The primary argument put forth by the ARRL – namely, that the ITU Region 2 allocation is for radiolocation and amateur, and thus the FCC does not have the authority to allocate the band for fixed operations – is itself fatally flawed for a variety of reasons:
- The ITU Constitution begins with a preamble, “While fully recognizing the sovereign right of each State to regulate its telecommunication(s)…” Which is to say that each member country ultimately has the authority to regulate its own telecommunications as they see fit.
- The ARRL cites Footnote US128 to the Domestic Table of Allocations prohibiting all non-Federal services in the 10.0 – 10.5 GHz band other than amateur radio, amateur-satellite service, and the non-Federal radiolocation service. Contrary to the ARRL assertions, the FCC has the full authority to modify this Footnote through a rulemaking process.

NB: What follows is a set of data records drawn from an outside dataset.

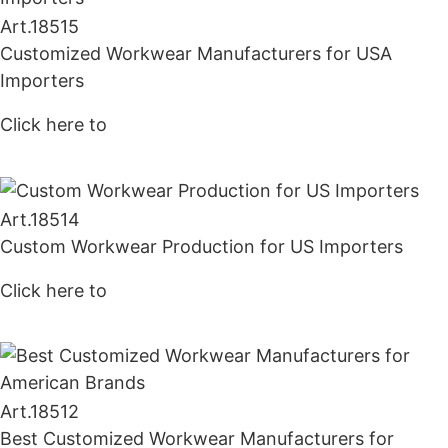
Art.
18515
Customized Workwear Manufacturers for USA
Importers
Click here to
Get Price
Art.
18514
Custom Workwear Production for US Importers
Click here to
Get Price
Art.
18512
Best Customized Workwear Manufacturers for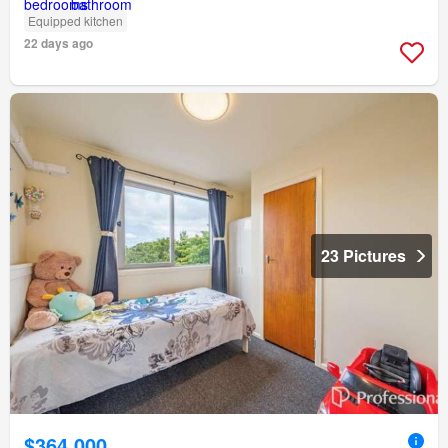
Equipped kitchen
22 days ago
23 Pictures
$364,000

Provided that US spectrum allocations do not conflict with our neighbors’ spectrum uses, the FCC can take actions that are inconsistent with the International Table of Allocations put forth by the ITU.

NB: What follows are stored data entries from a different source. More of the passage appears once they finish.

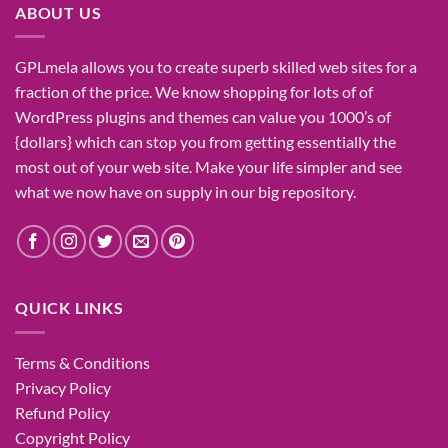
ABOUT US
GPLmela
allows you to
create
superb
skilled
web sites
for a
fraction of
the price
. We know
shopping for
lots of
of
WordPress plugins and themes can
value
you
1000’s
of
{dollars}
which can
stop
you from getting
essentially the
most
out of your
web site
. Make your life
simpler
and see
what
we now have
on
supply
in our
big
repository.
QUICK LINKS
Terms & Conditions
Privacy Policy
Refund Policy
Copyright Policy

- Many countries in Region 2 have already allocated the 10 GHz band for fixed operations, including Mexico and Ecuador. Since we launched our petition with the FCC, we’ve also been approached by a group of WISP operators in Canada who want to promote the use of the 10 GHz band for fixed operations there too, which Mimosa supports wholeheartedly. Consequently, we believe there is a strong case for the US to recommend that fixed operations be added to the Region 2 allocation of the 10 GHz band at the 2015 World Radiocommunication Conference.
- We have seen numerous cases where the FCC makes frequency allocations that aren’t consistent with the ITU Region 2 allocations. Take, for example, our favorite U-NII-3 band: 5.725 – 5.850 GHz. By the ITU Region 2 table, the US should be using that band for radiolocation (radar) and amateur operations, and yet the FCC has it allocated for unlicensed RF devices. Moreover, Part 15.407 makes no mention of amateur operations, and no requirement exists to perform DFS in the band even though the ITU allocation says that it’s used for radar!
The last point I want to make is regarding concerns of interference voiced by amateurs. As the many amateur radio sites describe, the 10 GHz band is popular for contests, often trying to make voice connections using narrowband radios attached to parabolic antennas. Since the amateur use of the band is sporadic by nature, and WISP connections are persistent by nature, it is our belief that the amateur can easily pick a clear channel not occupied by a WISP operator. With 450 MHz of spectrum, and voice channels occupying just10 kHz of bandwidth, the radio amateurs have 45,000 choices, and most of these will be free!
Given the overwhelming evidence that sharing the 10 GHz band for Internet service is in the public interest, we encourage the FCC to take action and issue a Notice of Proposed Rulemaking to enact our proposals. Please help us continue to advance this agenda by letting your Senator or Representative know that this should be a priority. We deserve better and more affordable Internet access for all Americans.